Dalam masalah ini para ulama
berbeda pendapat. Ada yang berpendapat bahwa basmalah termasuk ayat dalam surat
Al-Fatihah, harus dibaca jahr (dikeraskan bacaannya) dalam shalat dan
berpendapat tidak sah shalat tanpa membaca basmalah, sebab masih termasuk dalam
surat Al-Fatihah.
Sebagian ulama lain berpendapat,
basmalah tidak termasuk dalam surat Al-Fatihah. Namun ayat yang berdiri sendiri
dalam Al-Qur’an.
Inilah pendapat yang benar.
Pendapat ini berdasarkan nash dan rangkaian ayat dalam surat ini.

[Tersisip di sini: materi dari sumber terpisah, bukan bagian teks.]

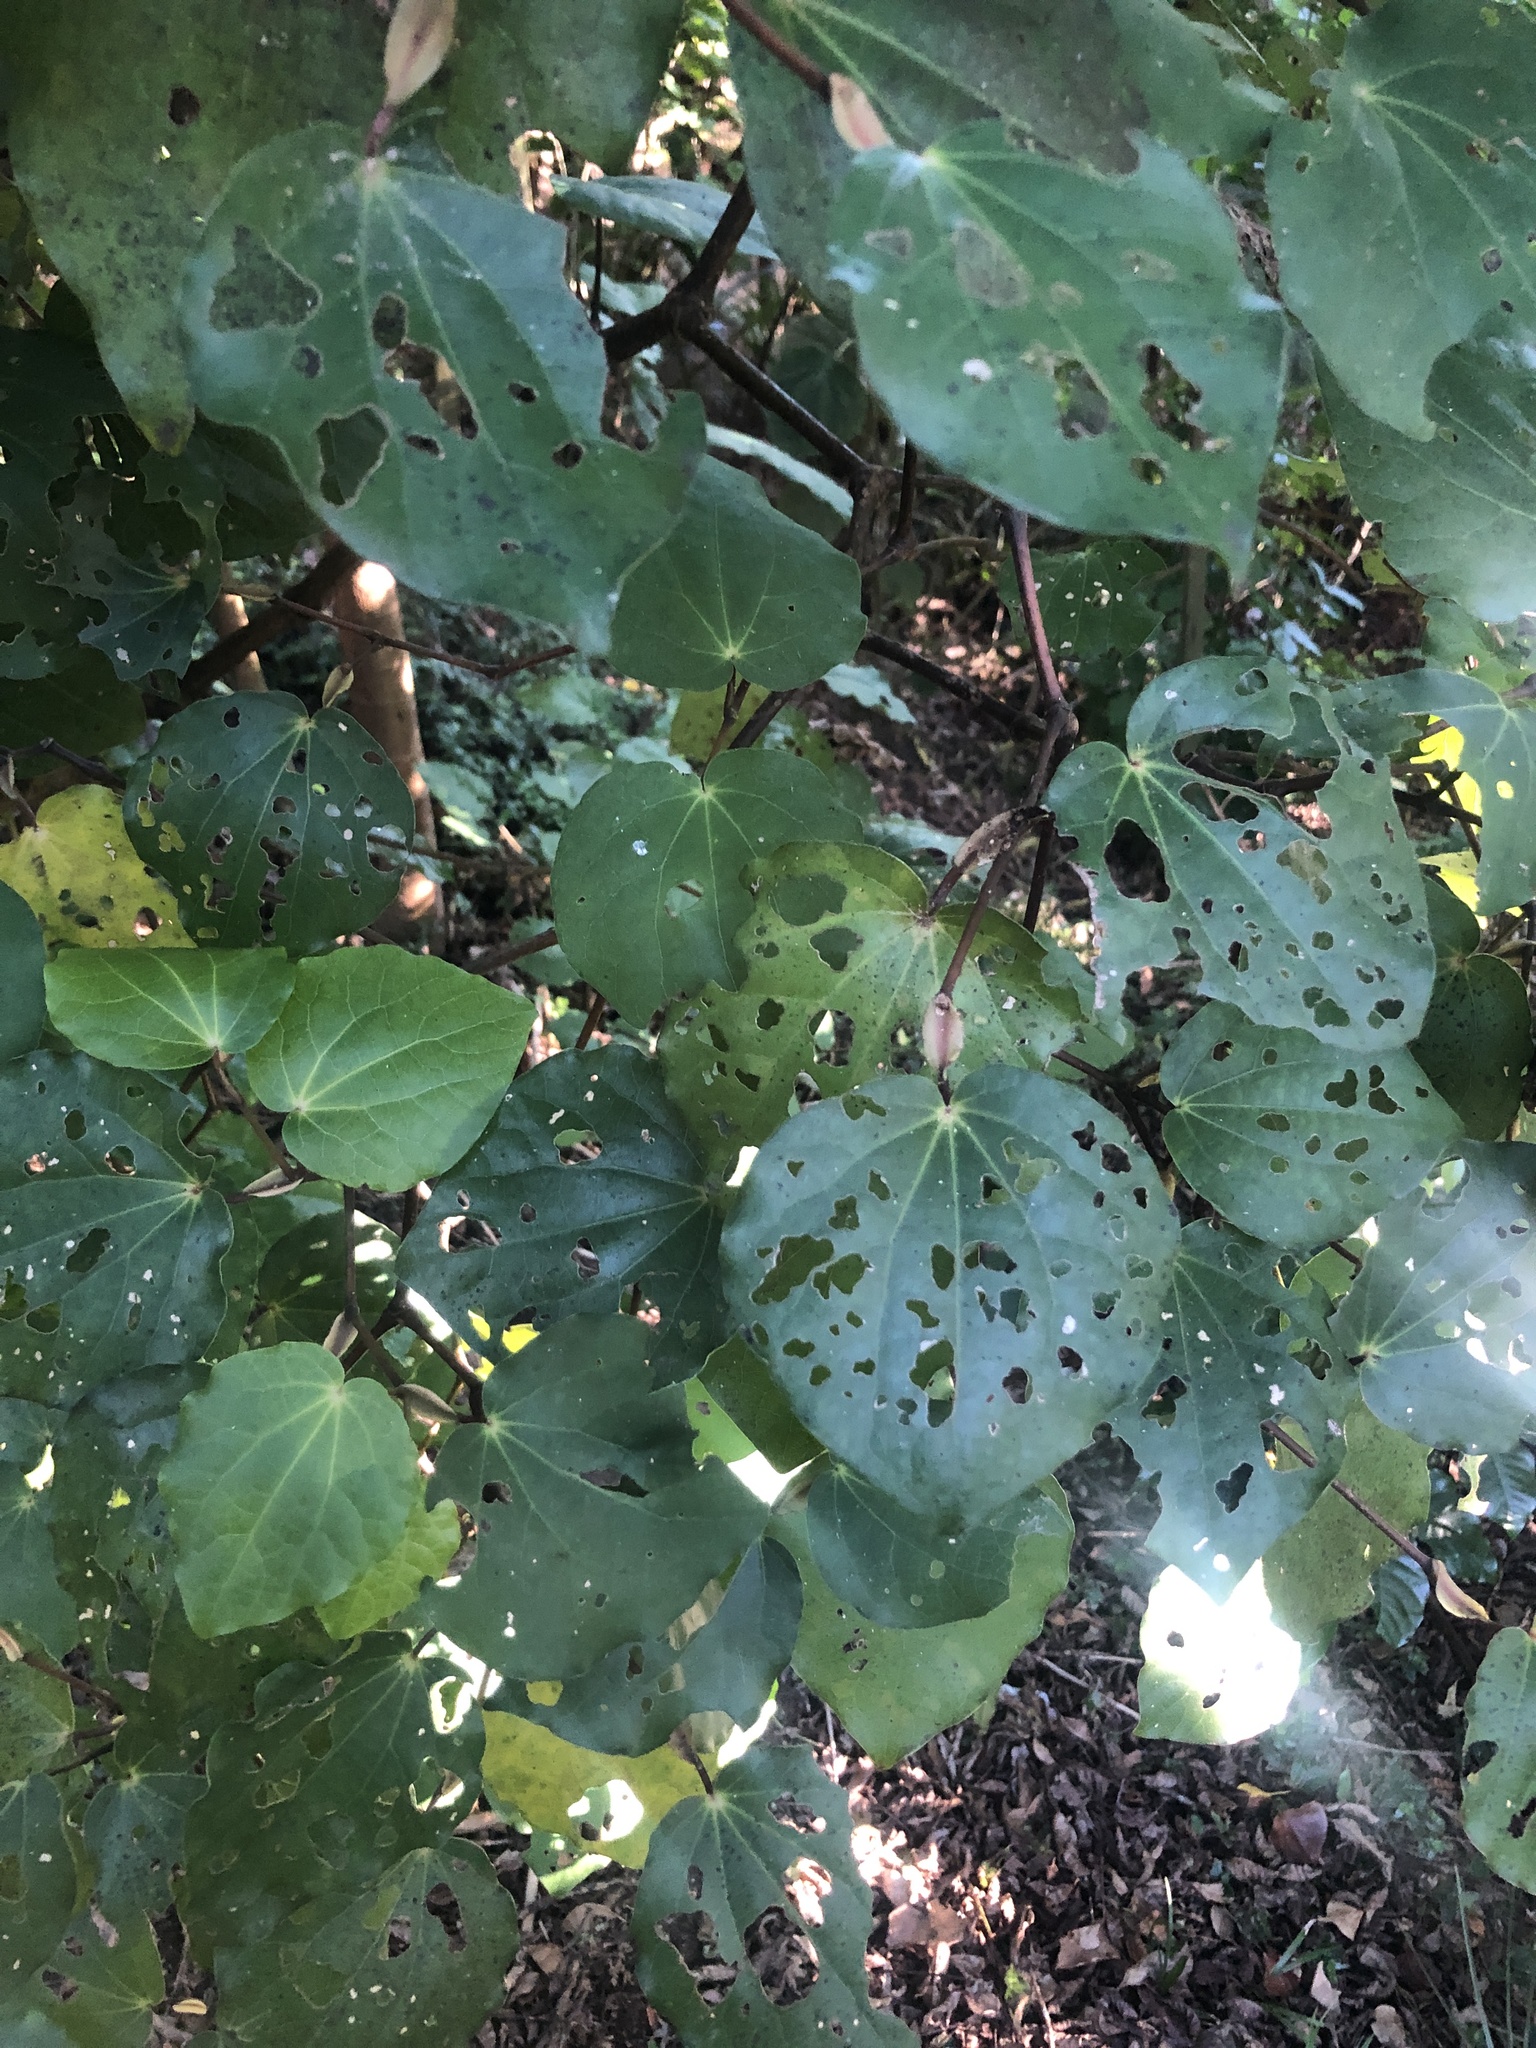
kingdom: Plantae
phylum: Tracheophyta
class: Magnoliopsida
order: Piperales
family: Piperaceae
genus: Macropiper
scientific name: Macropiper excelsum
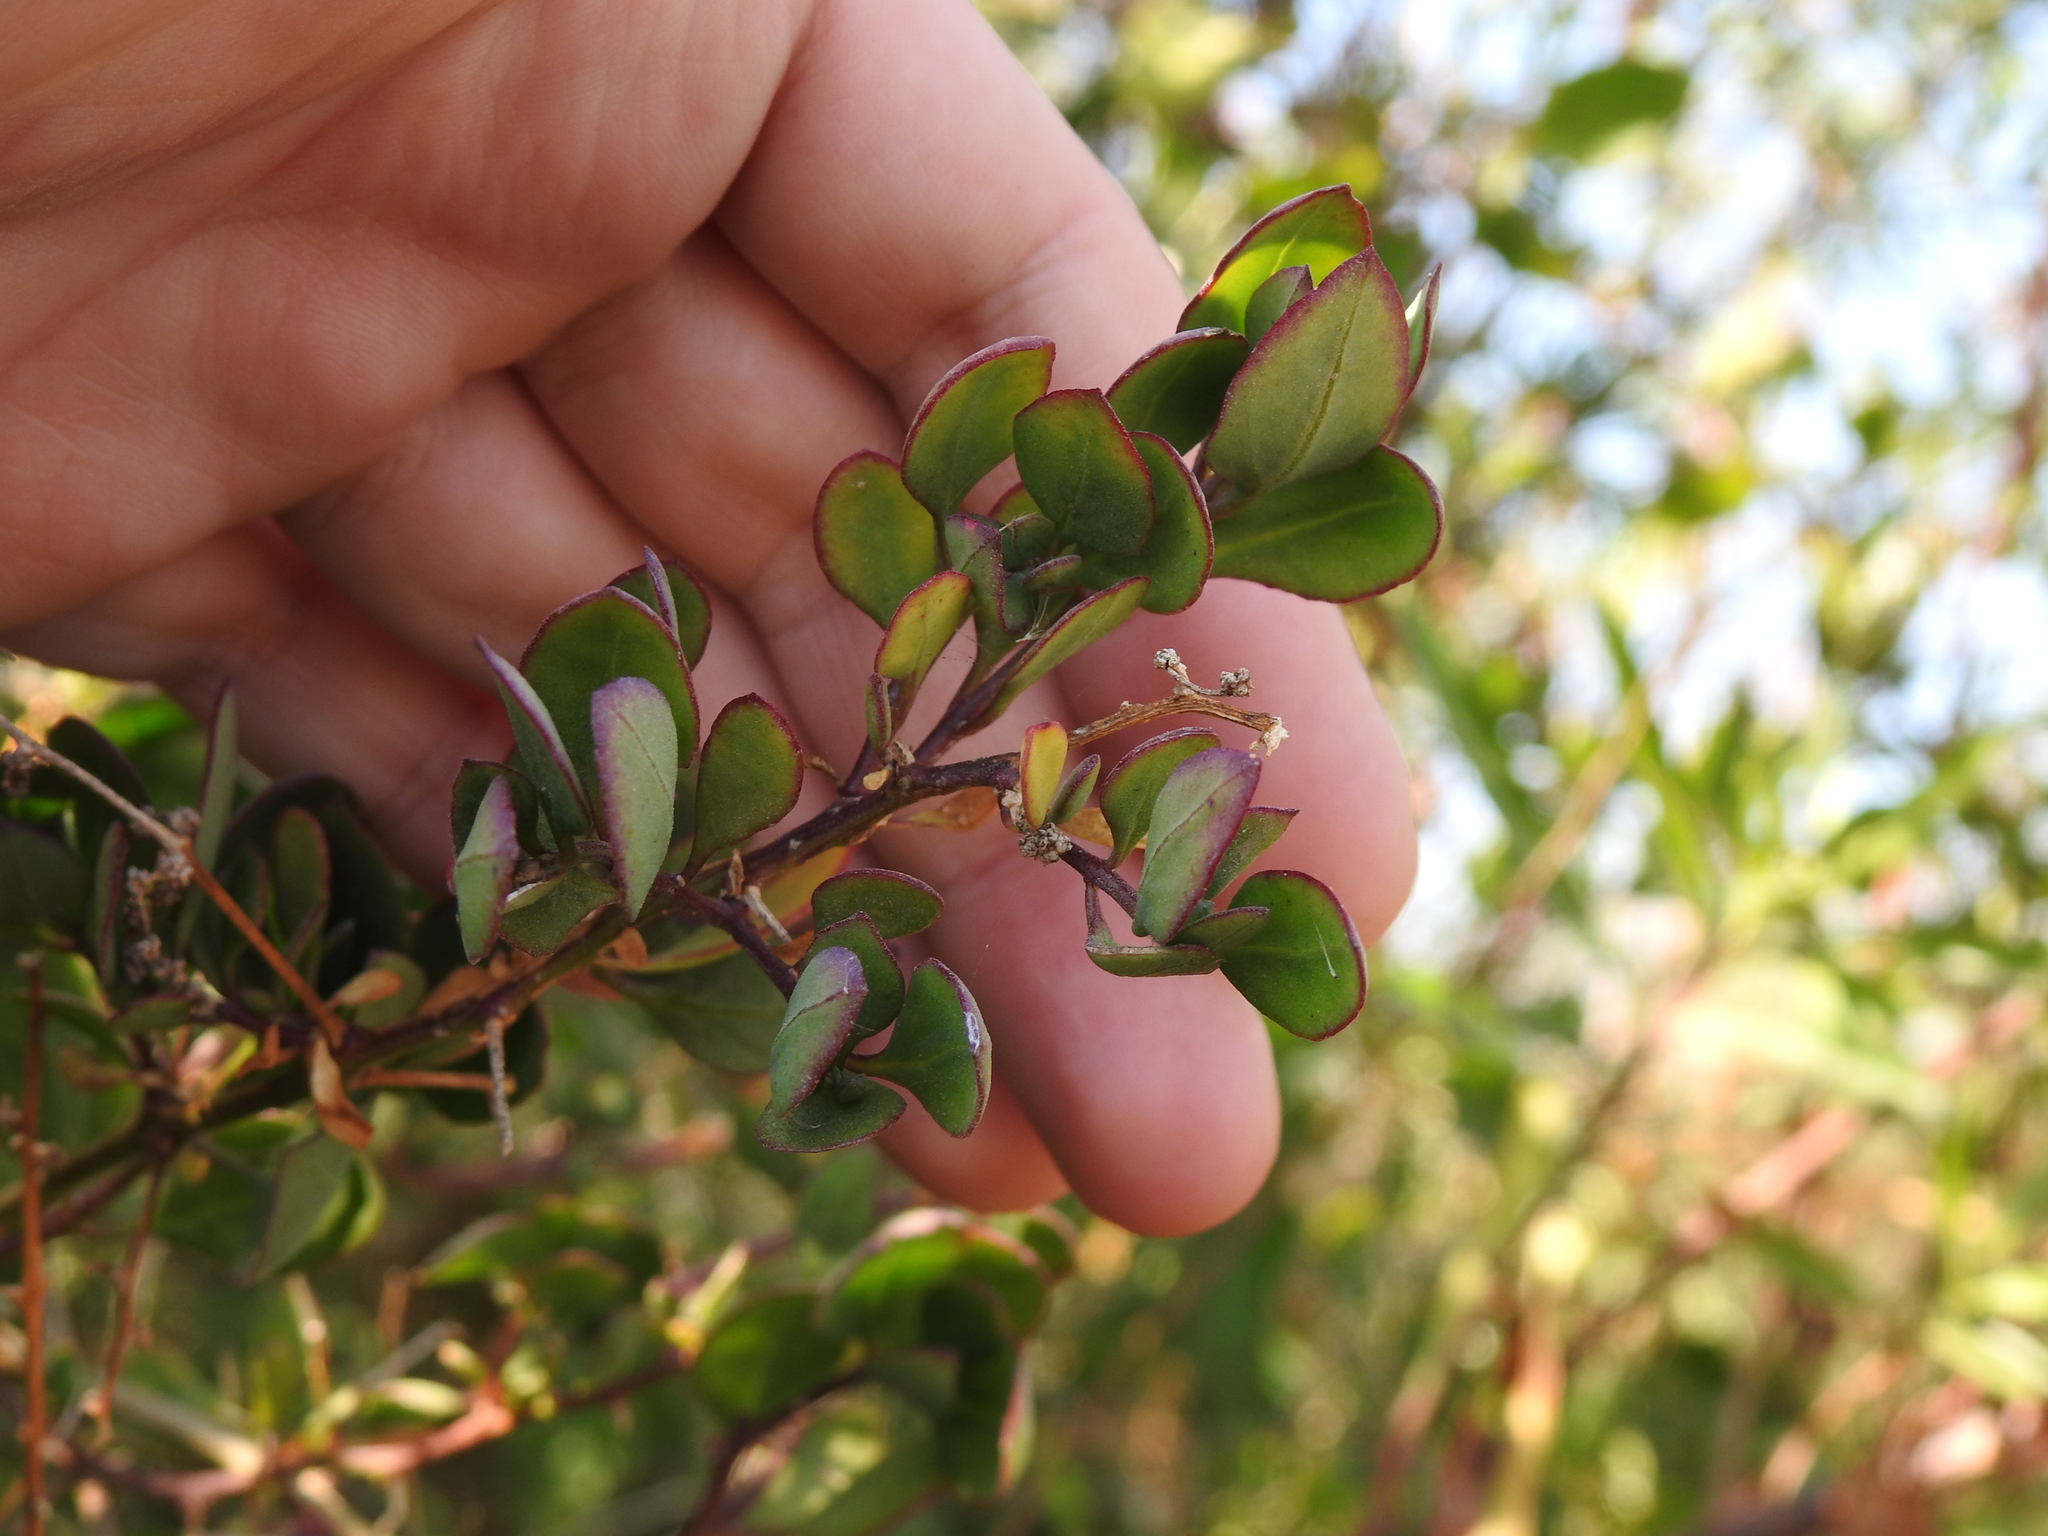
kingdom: Plantae
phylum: Tracheophyta
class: Magnoliopsida
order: Caryophyllales
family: Amaranthaceae
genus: Holmbergia
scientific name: Holmbergia tweedii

Adapun dasar di dalam nash, telah
diriwayatkan dalam sebuah hadits dari Abu Hurairah رضي الله عنه bahwa Rasulullah صلی الله عليه وسلم bersabda : Allah سبحانه و تعالى berfirman:
قَسَمْتُ الصَّلَاةَ بَيْنِي وَبَيْنَ عَبْدِي، فَإِذَا قَالَ الْعَبْدُ
{الْحَمْدُ لِلَّهِ رَبِّ الْعَالَمِينَ} قَالَ اللَّهُ تَعَالَى حَمِدَنِي
عَبْدِي، وَإِذَا قَالَ {الرَّحْمَنِ الرَّحِيمِ} قَالَ اللَّهُ تَعَالَى أَثْنَى
عَلَيَّ عَبْدِي، وَإِذَا قَالَ {مَالِكِ يَوْمِ الدِّينِ} قَالَ مَجَّدَنِي
عَبْدِي، فَإِذَا قَالَ {إِيَّاكَ نَعْبُدُ وَإِيَّاكَ نَسْتَعِينُ} قَالَ هَذَا
بَيْنِي وَبَيْنَ عَبْدِي وَلِعَبْدِي مَا سَأَلَ، فَإِذَا قَالَ {اهْدِنَا
الصِّرَاطَ الْمُسْتَقِيمَ. صِرَاطَ الَّذِينَ أَنْعَمْتَ عَلَيْهِمْ غَيْرِ
الْمَغْضُوبِ عَلَيْهِمْ وَلَا الضَّالِّينَ} قَالَ هَذَا لِعَبْدِي وَلِعَبْدِي
مَا سَأَلَ
“Aku membagi shalat (yakni surat
Al-Fatihah) menjadi dua bagian, separuh untuk-Ku dan separuh untuk hamba-Ku.
Apabila ia membaca: “Segala puji bagi Allah”. Maka Allah menjawab: “Hamba-Ku
telah memuji-Ku”. Apabila ia membaca: “Yang Maha Pengasih lagi Maha Penyayang”.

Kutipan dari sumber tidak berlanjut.